I approve the revised amended final care plan. I approve the regime of contact proposed by the local authority and endorsed by the children's guardian.
I am pleased the local authority proposes to enter into contact agreements with each of the adult family members having contact with G. The draft agreement makes clear the parameters of contact and the basis upon which any changes to contact will be made.
I make a care order in respect of G in favour of the local authority. I will make a s 34 (4) no contact order in respect of the father.
The local authority was right in my judgment not to seek a s 91(14) order against any of the grandparents. The grounds for such a Draconian order are not satisfied on the facts of this case. I agree the appropriate way forward is that any future applications in this matter are reserved to me.
I agree with the local authority's proposal to disclose limited but relevant documents, including this judgment, to the foster carers.

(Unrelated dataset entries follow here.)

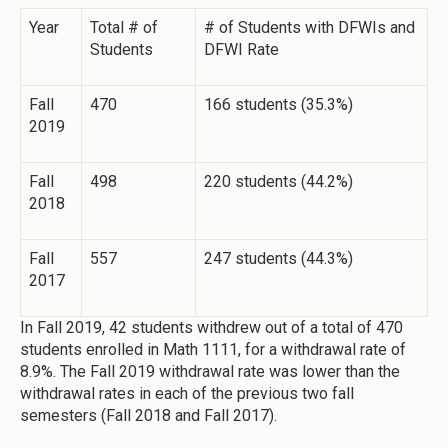
Year
Total # of
# of Students with DFWIs and
Students
DFWI Rate
Fall
470
166 students (35.3%)
2019
Fall
498
220 students (44.2%)
2018
Fall
557
247 students (44.3%)
2017
In Fall 2019, 42 students withdrew out of a total of 470
students enrolled in Math 1111, for a withdrawal rate of
8.9%. The Fall 2019 withdrawal rate was lower than the
withdrawal rates in each of the previous two fall
semesters (Fall 2018 and Fall 2017).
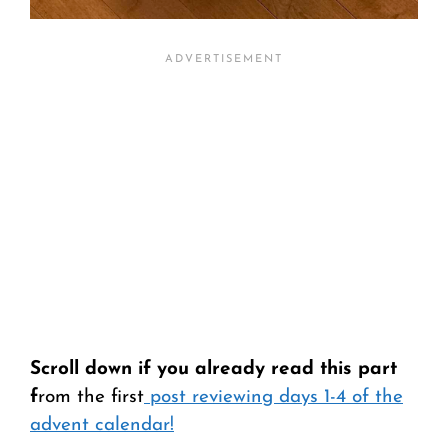
Scroll down if you already read this part
f
rom the first
post reviewing days 1-4 of the
advent calendar!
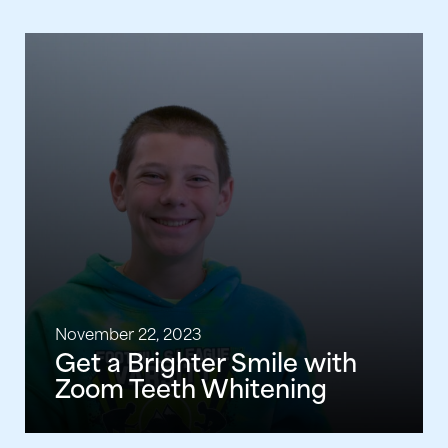
November 22, 2023
Get a Brighter Smile with
Zoom Teeth Whitening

I wish to express my thanks to the professionals in this case for the assistance they have given me. I also wish to extend my thanks to counsel and to the litigants in person for their assistance in this sad and complex case.
I very much hope that all will, at least, attempt to work to achieve the goal of assisting G to overcome the grave tragedy she has suffered and to enable her to lead a happy, settled, fulfilling and successful life.